A timeline of events in an RCMP investigation at the B.C. legislature

A timeline of events surrounding an investigation by the RCMP into staff at the B.C. legislature:

January: Alan Mullen is hired by Speaker Darryl Plecas as a special adviser to work on issues of concern to him, which included an investigation of senior legislature staff.

August: Mullen provides information he has gathered to the RCMP.

Sept. 28: The RCMP privately asks the assistant deputy attorney general for the appointment of a special prosecutor to provide assistance in an investigation.

Oct. 1: Two special prosecutors are appointed, but their appointments are not made public.
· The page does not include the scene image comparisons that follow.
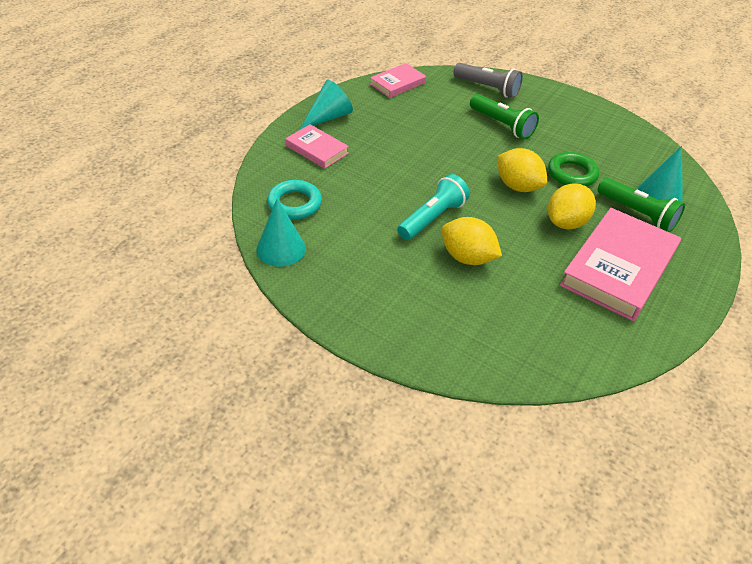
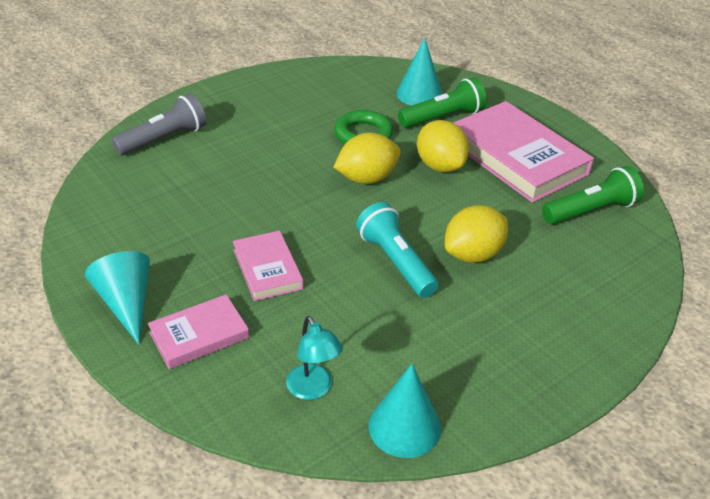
camera: 70 degrees left, 5 degrees down
(294, 204) = (313, 389): turquoise ring -> turquoise lamp
(397, 83) = (93, 211): pink book -> pink book (267, 269)
(502, 125) = (247, 152): green flashlight -> green flashlight (591, 211)

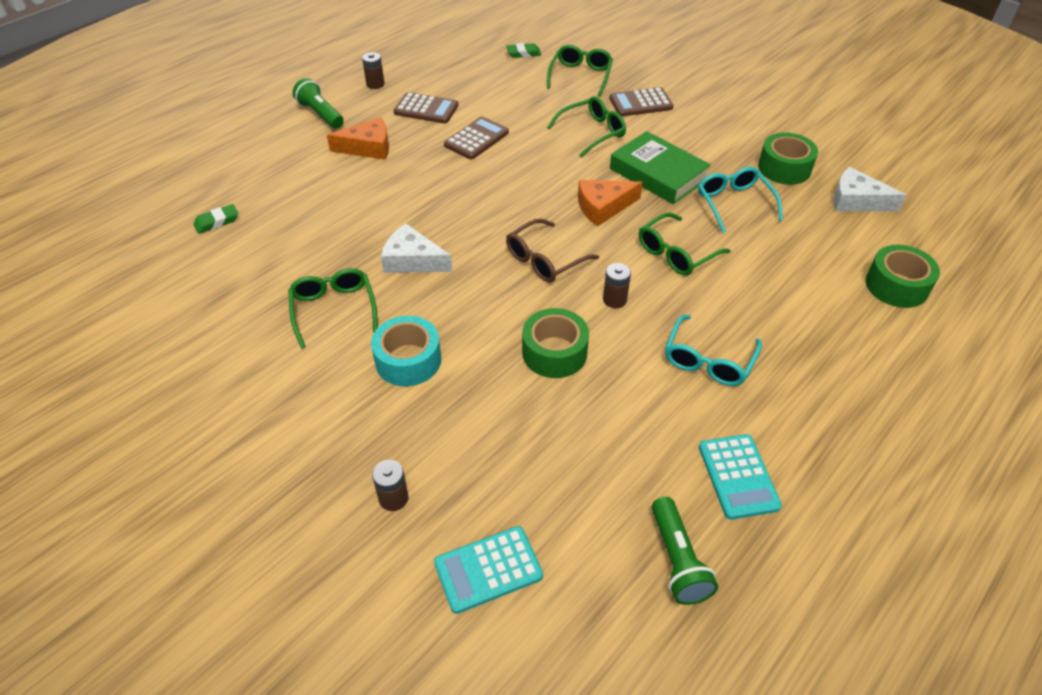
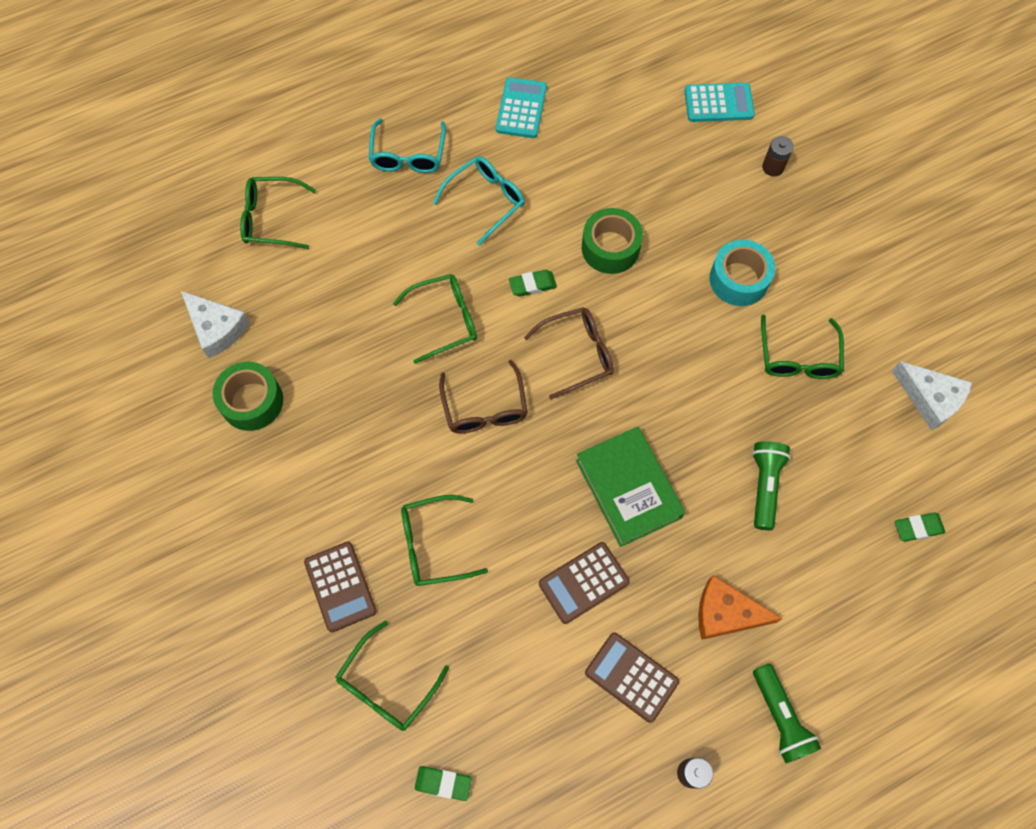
camera: 160 degrees left, 20 degrees up
(412, 260) = (710, 397): white cheese -> white cheese (930, 398)
(603, 207) = (485, 408): orange cheese -> brown glasses
(614, 300) = (532, 285): brown battery -> green eraser
(640, 103) = (340, 586): brown calculator -> brown calculator turned 60 degrees clockwise
(658, 174) = (396, 440): green book -> green book (628, 489)
(677, 560) = (593, 73): green flashlight -> green flashlight (764, 486)
(734, 203) = (344, 367): turquoise glasses -> turquoise glasses (408, 155)
(896, 286) = (271, 219): green tape -> green glasses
Monday, Nov. 19: A request from Plecas to appoint Mullen as acting sergeant-at-arms is rejected by the legislature’s three party house leaders at a meeting to discuss placing sergeant-at-arms Gary Lenz and clerk of the house Craig James on administrative leave pending an investigation.

Tuesday, Nov. 20: The legislature votes unanimously to place the James and Lenz on administrative leave pending an investigation.
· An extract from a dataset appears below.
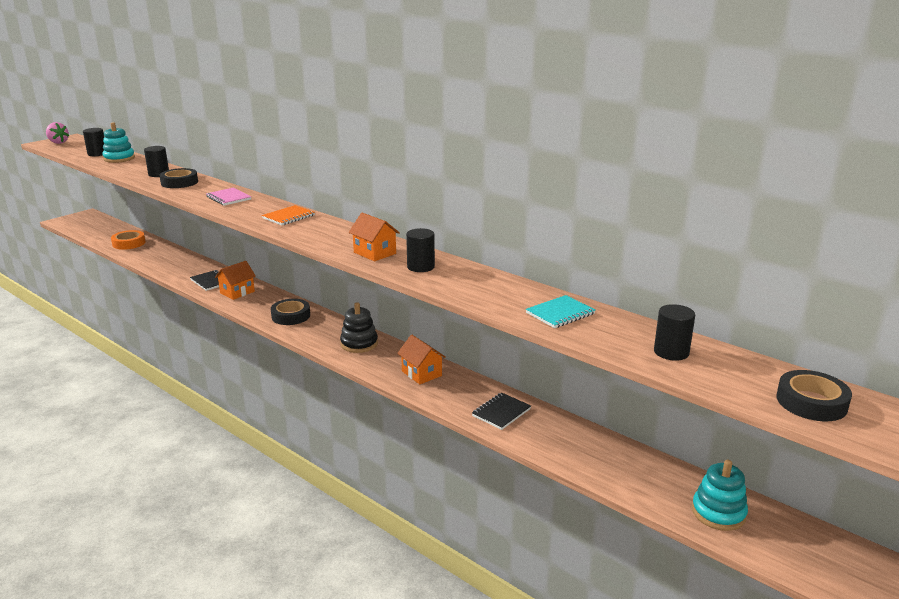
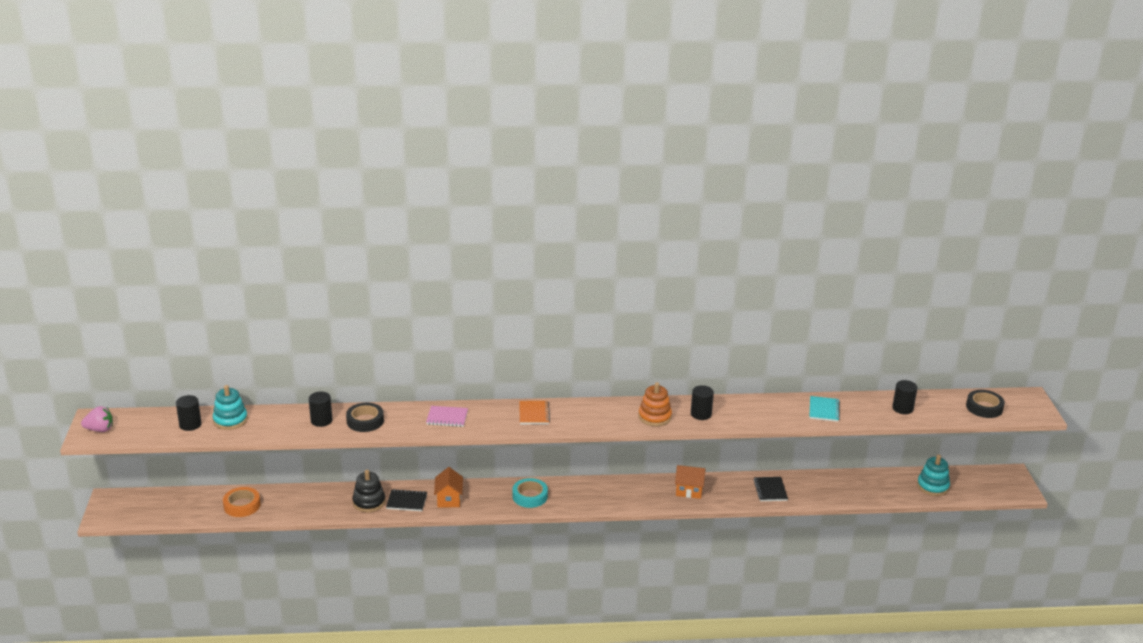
camera: 45 degrees left, 5 degrees up
(291, 316) = (530, 496): black tape -> turquoise tape
(359, 344) = (615, 491): black stacking toy -> black stacking toy (369, 502)
(374, 253) = (655, 417): orange house -> orange stacking toy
_ Later that day, the RCMP issues a statement saying it is aware of “the activities that took place” on Tuesday at the legislature. The statement continues: “The RCMP has an active investigation underway, with respect to allegations pertaining to their administrative duties, and we are not in a position to provide any other details or specifics. A thorough investigation is underway and will take the time necessary.”

_ The B.C. Prosecution Service also issues a statement announcing the appointment of the two special prosecutors to provide advice to the RCMP “in relation to an investigation being conducted into the activities of senior staff at the British Columbia legislature.”

Thursday, Nov. 22: Liberal house leader Mary Polak releases a sworn affidavit that makes public for the first time Plecas’s plan to appoint Mullen as acting sergeant-at-arms. Liberal Leader Andrew Wilkinson says the public should be told more details about what happened this week.